Toaletai David Tua to be Inducted into Boxing Hall of Fame


Former Samoan-New Zealand Heavyweight Boxing legend Faumuina Toaletai Mafaufau David Tua will fly out to the United States on Friday to be inducted into the Boxing Hall of Fame in a ceremony to be held at the Crystal Ballroom in Montebello, Los Angeles.

The induction had been delayed for two years due to the Covid pandemic.

Speaking in an interview with the NZ Herald, Toaletai said he is humbled by the acknowledgement, and that the recognition alone to the Boxing Hall of Fame with the world’s greatest pugilists has far exceeded his wildest dreams.

“I will accept this award for all of us. I do not accept it for myself. It belongs to the people and the giants who have gone before,” Toaletai said in the Herald interview aired on social media.

“I can never take credit because others have laid the groundwork..

“I will accept this award for all of us. I do not accept it for myself. It belongs to the people and the giants who have gone before..

“I thank my parents who did the hard work for me and I’m also thankful to this great nation of ours for the opportunities.”

Toaletai will be inducted on Sunday alongside other boxing greats such as Sugar Ray Leonard, Frankie Duarte, Armando Muniz, Pipino Cuevas, Lee Roy Murphy and world-renowned boxing referee Frank Garza.

“My dad always told me: ‘Never sing your own praises’. The recognition to the Boxing Hall of Fame belongs to the fans.”

The 49 year old Samoan-born competed from 1992 to 2013. A highly ranked heavyweight contender for most of his career, Toaletai was known for his formidable punching power, especially in his devastating left hook.

He scored sixteen wins by first round knockout – which included knockouts of world heavyweight champions John Ruiz and Michael Moorer within thirty seconds of the first round, as well as late stoppages of world champions Oleg Maskaev and Hasim Rahman.

Toaletai was ranked by BoxRec in the world’s top 10 heavyweights from 1996 to 2003, reaching his highest ranking of No.3 in 1998.

He ended his career with a knockout-to-win ratio of 82.6%. By the time he hung up his gloves, David Tua had a 52-win, five-loss record.

Toaletai said the two most significant fights for him were the ones that allowed him to financially take care of his parents.

“The two fights that stand out for me were my first professional fight because that allowed me to put a deposit on a house for my parents, and the second fight was the one that allowed me to put the final payment on their house in Māngere,” Tua said.

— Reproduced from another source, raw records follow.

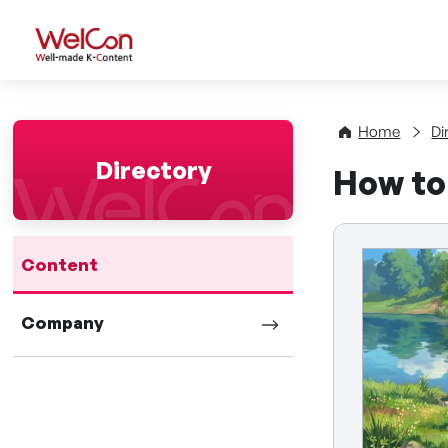
WelCon Well-made K-Con
Home
Di
Directory
How to
Content
Company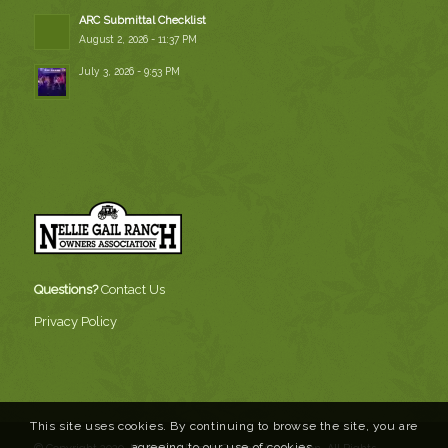
ARC Submittal Checklist
August 2, 2026 - 11:37 PM
July 3, 2026 - 9:53 PM
Questions?
Contact Us
Privacy Policy
This site uses cookies. By continuing to browse the site, you are
agreeing to our use of cookies.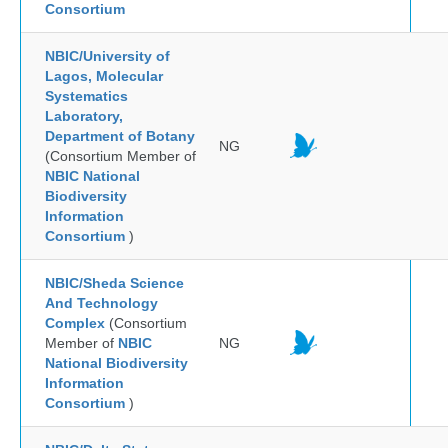
Consortium
NBIC/University of
Lagos, Molecular
Systematics
Laboratory,
Department of Botany
NG
(Consortium Member of
NBIC National
Biodiversity
Information
Consortium
)
NBIC/Sheda Science
And Technology
Complex
(Consortium
Member of
NBIC
NG
National Biodiversity
Information
Consortium
)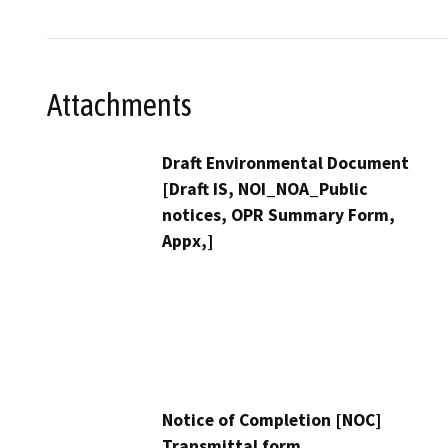
Attachments
Draft Environmental Document
[Draft IS, NOI_NOA_Public
notices, OPR Summary Form,
Appx,]
Notice of Completion [NOC]
Transmittal form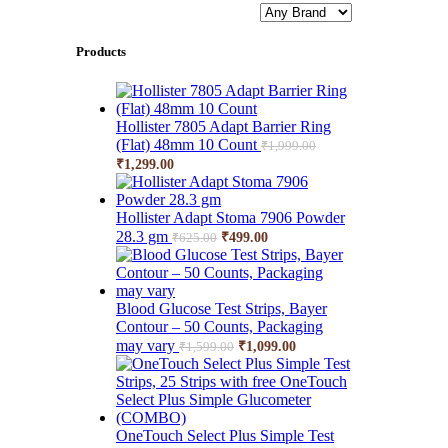
Products
Hollister 7805 Adapt Barrier Ring
(Flat) 48mm 10 Count
₹
1,999.00
Original
Current
₹
1,299.00
price
price
was:
is:
₹1,999.00.
₹1,299.00.
Hollister Adapt Stoma 7906 Powder
Original
Current
28.3 gm
₹
499.00
₹
625.00
price
price
was:
is:
₹625.00.
₹499.00.
Blood Glucose Test Strips, Bayer
Contour – 50 Counts, Packaging
Original
Current
may vary
₹
1,099.00
₹
1,599.00
price
price
was:
is:
₹1,599.00.
₹1,099.00.
OneTouch Select Plus Simple Test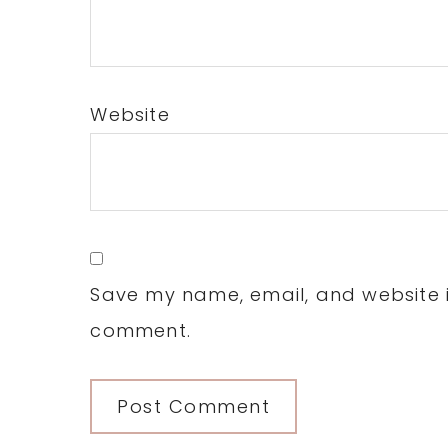
Website
Save my name, email, and website in
comment.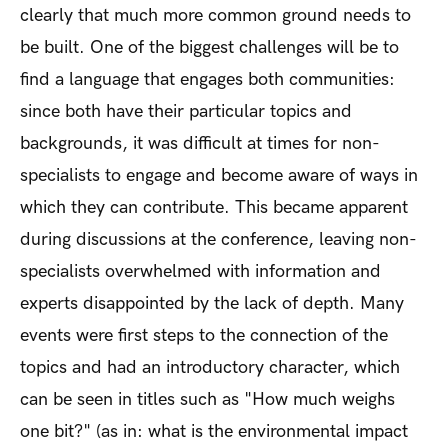
clearly that much more common ground needs to
be built. One of the biggest challenges will be to
find a language that engages both communities:
since both have their particular topics and
backgrounds, it was difficult at times for non-
specialists to engage and become aware of ways in
which they can contribute. This became apparent
during discussions at the conference, leaving non-
specialists overwhelmed with information and
experts disappointed by the lack of depth. Many
events were first steps to the connection of the
topics and had an introductory character, which
can be seen in titles such as "How much weighs
one bit?" (as in: what is the environmental impact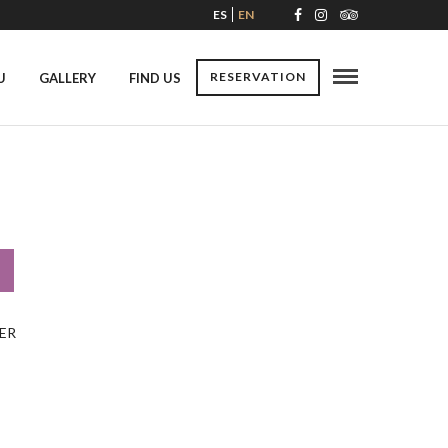
ES
EN
RESERVATION
U
GALLERY
FIND US
ER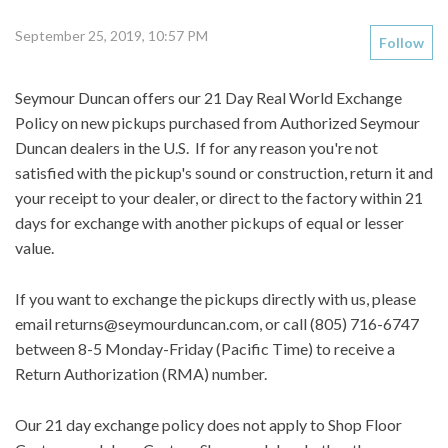
September 25, 2019, 10:57 PM
Follow
Seymour Duncan offers our
21 Day Real World Exchange
Policy
on new pickups purchased from Authorized Seymour
Duncan dealers in the U.S. If for any reason you're not
satisfied with the pickup's sound or construction, return it and
your receipt to your dealer, or direct to the factory within 21
days for exchange with another pickups of equal or lesser
value.
If you want to exchange the pickups directly with us, please
email
returns@seymourduncan.com,
or call (805) 716-6747
between 8-5 Monday-Friday (Pacific Time) to receive a
Return Authorization (RMA) number.
Our 21 day exchange policy does not apply to Shop Floor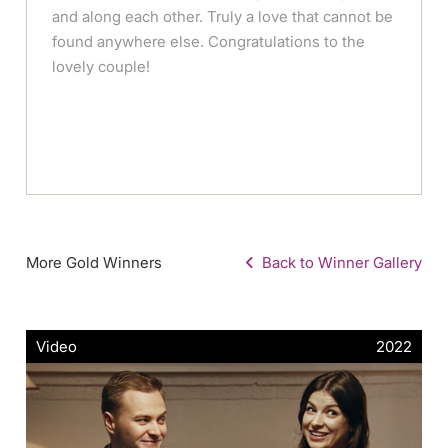
and along each other. Truly a love that cannot be
found anywhere else. Congratulations to the
lovely couple!
More Gold Winners
Back to Winner Gallery
Video
2022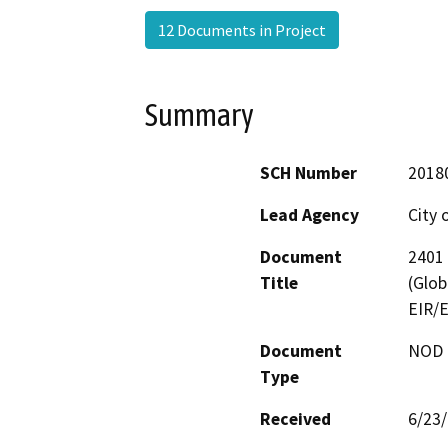
12 Documents in Project
Summary
SCH Number
2018
Lead Agency
City 
Document
2401 
Title
(Glob
EIR/E
Document
NOD -
Type
Received
6/23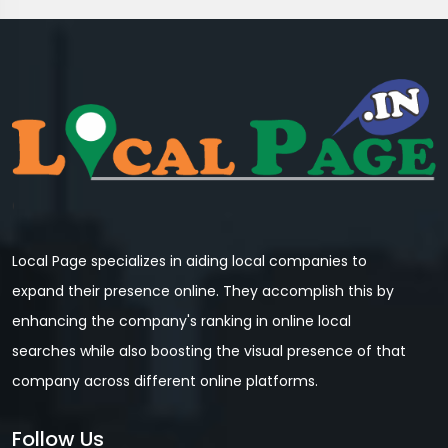
Local Page specializes in aiding local companies to
expand their presence online. They accomplish this by
enhancing the company's ranking in online local
searches while also boosting the visual presence of that
company across different online platforms.
Follow Us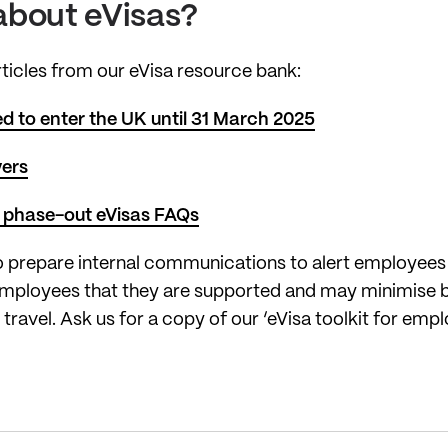
about eVisas?
articles from our eVisa resource bank:
 to enter the UK until 31 March 2025
yers
 phase-out eVisas FAQs
 prepare internal communications to alert employees o
e employees that they are supported and may minimise 
al travel. Ask us for a copy of our ‘eVisa toolkit for 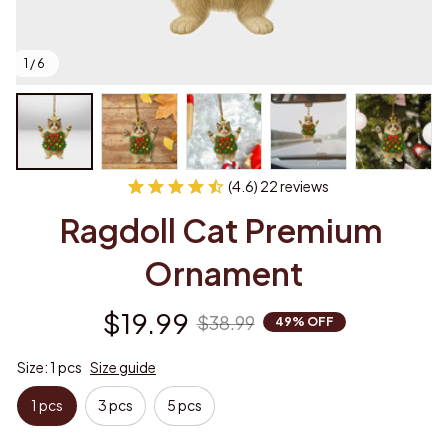
1 / 6
(4.6) 22 reviews
Ragdoll Cat Premium 
Ornament
$19.99
$38.99
49% OFF
Size: 1 pcs
Size guide
1 pcs
3 pcs
5 pcs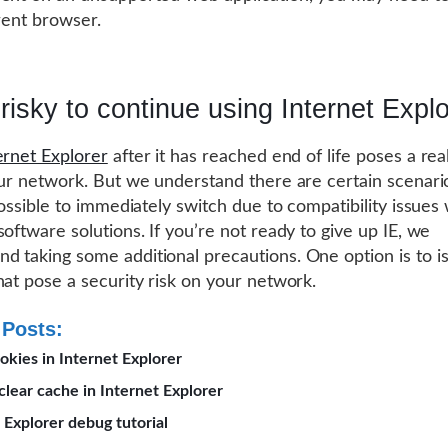
erent browser.
t risky to continue using Internet Expl
ernet Explorer
after it has reached end of life poses a rea
our network. But we understand there are certain scenar
possible to immediately switch due to compatibility issues 
software solutions. If you’re not ready to give up IE, we
 taking some additional precautions. One option is to is
hat pose a security risk on your network.
 Posts:
okies in Internet Explorer
lear cache in Internet Explorer
 Explorer debug tutorial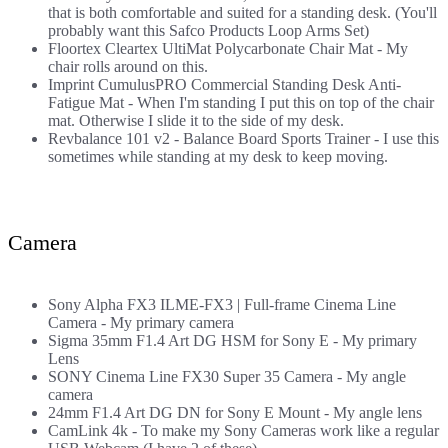
that is both comfortable and suited for a standing desk. (You'll
probably want this
Safco Products Loop Arms Set
)
Floortex Cleartex UltiMat Polycarbonate Chair Mat
- My
chair rolls around on this.
Imprint CumulusPRO Commercial Standing Desk Anti-
Fatigue Mat
- When I'm standing I put this on top of the chair
mat. Otherwise I slide it to the side of my desk.
Revbalance 101 v2 - Balance Board Sports Trainer
- I use this
sometimes while standing at my desk to keep moving.
Camera
Sony Alpha FX3 ILME-FX3 | Full-frame Cinema Line
Camera
- My primary camera
Sigma 35mm F1.4 Art DG HSM for Sony E
- My primary
Lens
SONY Cinema Line FX30 Super 35 Camera
- My angle
camera
24mm F1.4 Art DG DN for Sony E Mount
- My angle lens
CamLink 4k
- To make my Sony Cameras work like a regular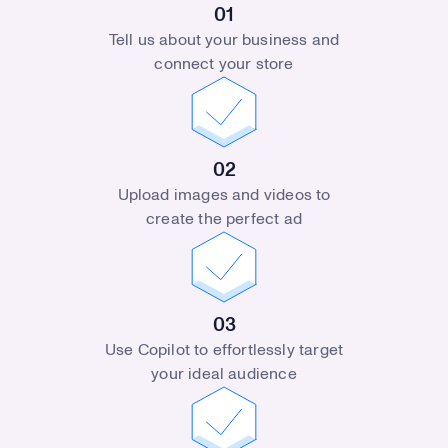
01
Tell us about your business and
connect your store
02
Upload images and videos to
create the perfect ad
03
Use Copilot to effortlessly target
your ideal audience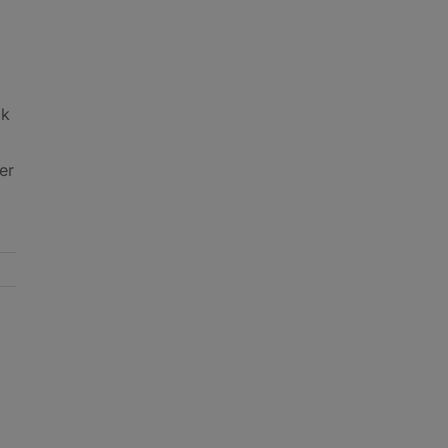
ck
er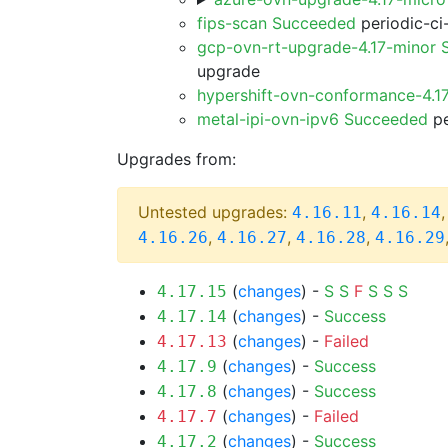
fips-scan Succeeded
periodic-ci
gcp-ovn-rt-upgrade-4.17-minor
upgrade
hypershift-ovn-conformance-4.1
metal-ipi-ovn-ipv6 Succeeded
pe
Upgrades from:
Untested upgrades:
,
4.16.11
4.16.14
,
,
,
4.16.26
4.16.27
4.16.28
4.16.29
(
changes
) -
S
S
F
S
S
S
4.17.15
(
changes
) -
Success
4.17.14
(
changes
) -
Failed
4.17.13
(
changes
) -
Success
4.17.9
(
changes
) -
Success
4.17.8
(
changes
) -
Failed
4.17.7
(
changes
) -
Success
4.17.2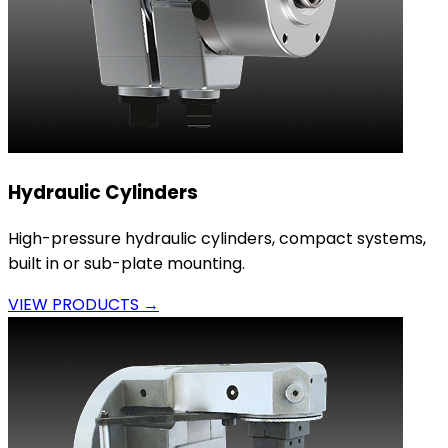
Hydraulic Cylinders
High-pressure hydraulic cylinders, compact systems,
built in or sub-plate mounting.
VIEW PRODUCTS →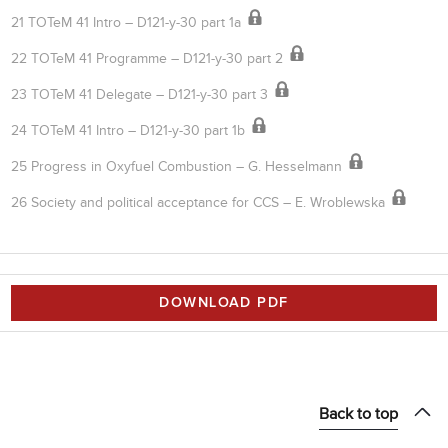
21 TOTeM 41 Intro – D121-y-30 part 1a
22 TOTeM 41 Programme – D121-y-30 part 2
23 TOTeM 41 Delegate – D121-y-30 part 3
24 TOTeM 41 Intro – D121-y-30 part 1b
25 Progress in Oxyfuel Combustion – G. Hesselmann
26 Society and political acceptance for CCS – E. Wroblewska
DOWNLOAD PDF
Back to top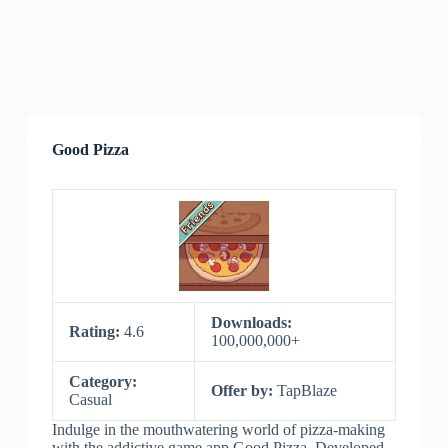
Good Pizza
Downloads:
Rating:
4.6
100,000,000+
Category:
Offer by:
TapBlaze
Casual
Indulge in the mouthwatering world of pizza-making
with the addictive game app Good Pizza. Developed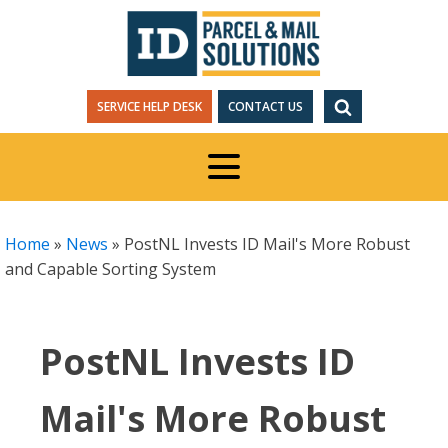
SERVICE HELP DESK
CONTACT US
Home
»
News
»
PostNL Invests ID Mail's More Robust
and Capable Sorting System
PostNL Invests ID
Mail's More Robust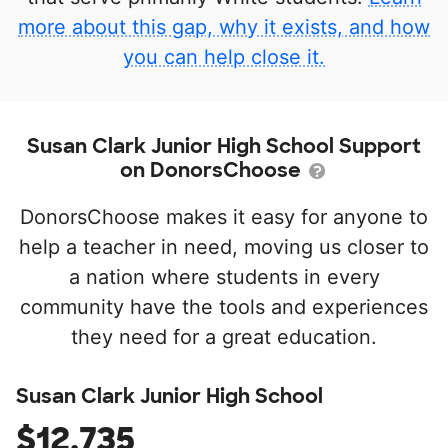
more about this gap, why it exists, and how
you can help close it.
Susan Clark Junior High School Support
on DonorsChoose
DonorsChoose makes it easy for anyone to
help a teacher in need, moving us closer to
a nation where students in every
community have the tools and experiences
they need for a great education.
Susan Clark Junior High School
$12,735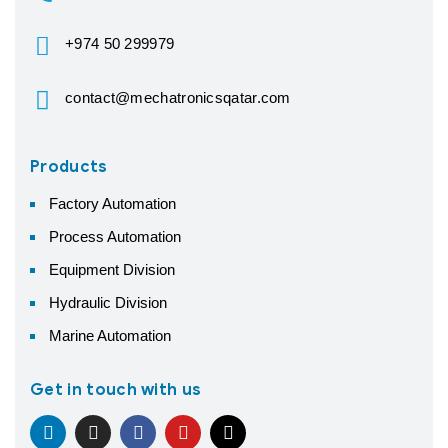
+974 50 299979
contact@mechatronicsqatar.com
Products
Factory Automation
Process Automation
Equipment Division
Hydraulic Division
Marine Automation
Get in touch with us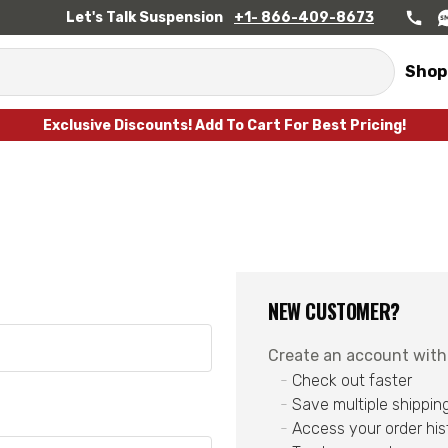
Let's Talk Suspension
+1- 866-409-8673
Shop
Exclusive Discounts! Add To Cart For Best Pricing!
NEW CUSTOMER?
Create an account with u
Check out faster
Save multiple shippin
Access your order his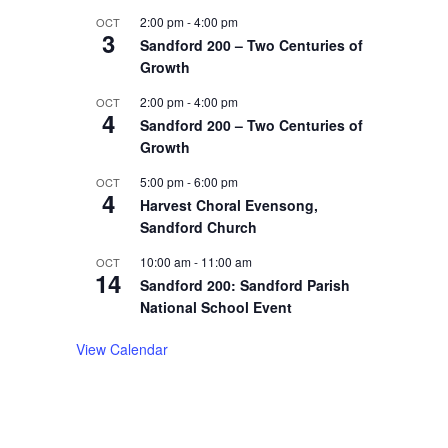
2:00 pm
-
4:00 pm
OCT
3
Sandford 200 – Two Centuries of
Growth
2:00 pm
-
4:00 pm
OCT
4
Sandford 200 – Two Centuries of
Growth
5:00 pm
-
6:00 pm
OCT
4
Harvest Choral Evensong,
Sandford Church
10:00 am
-
11:00 am
OCT
14
Sandford 200: Sandford Parish
National School Event
View Calendar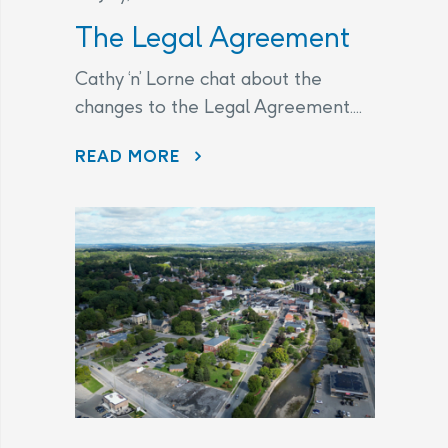
The Legal Agreement
Cathy ‘n’ Lorne chat about the
changes to the Legal Agreement....
THE LEGAL AGREEMENT
READ MORE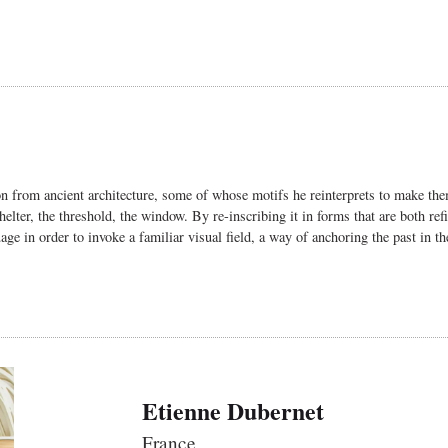
n from ancient architecture, some of whose motifs he reinterprets to make the
 shelter, the threshold, the window. By re-inscribing it in forms that are both r
age in order to invoke a familiar visual field, a way of anchoring the past in th
Etienne Dubernet
France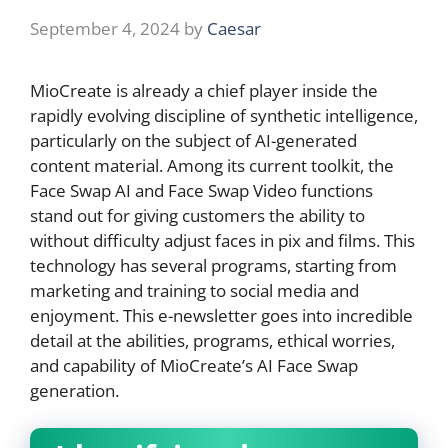
September 4, 2024
by
Caesar
MioCreate is already a chief player inside the
rapidly evolving discipline of synthetic intelligence,
particularly on the subject of AI-generated
content material. Among its current toolkit, the
Face Swap AI and Face Swap Video functions
stand out for giving customers the ability to
without difficulty adjust faces in pix and films. This
technology has several programs, starting from
marketing and training to social media and
enjoyment. This e-newsletter goes into incredible
detail at the abilities, programs, ethical worries,
and capability of MioCreate’s AI Face Swap
generation.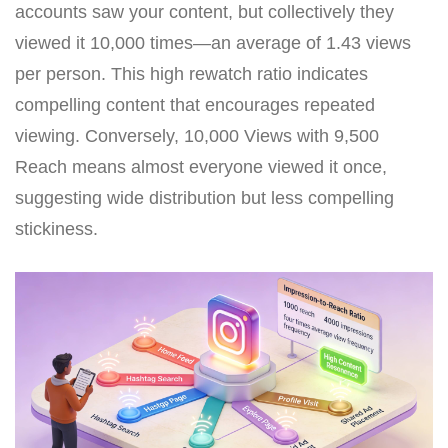
accounts saw your content, but collectively they
viewed it 10,000 times—an average of 1.43 views
per person. This high rewatch ratio indicates
compelling content that encourages repeated
viewing. Conversely, 10,000 Views with 9,500
Reach means almost everyone viewed it once,
suggesting wide distribution but less compelling
stickiness.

Despite making millions of dollars in earnings, he was left almost destitute after an acrimonious fallout with his management team that resulted in lengthy legal action.

But he says in the interview that has no regrets about his boxing career.

“The research the boxing writers have come up with is that I was the greatest heavyweight to have never won the belt,” he laughs and shares.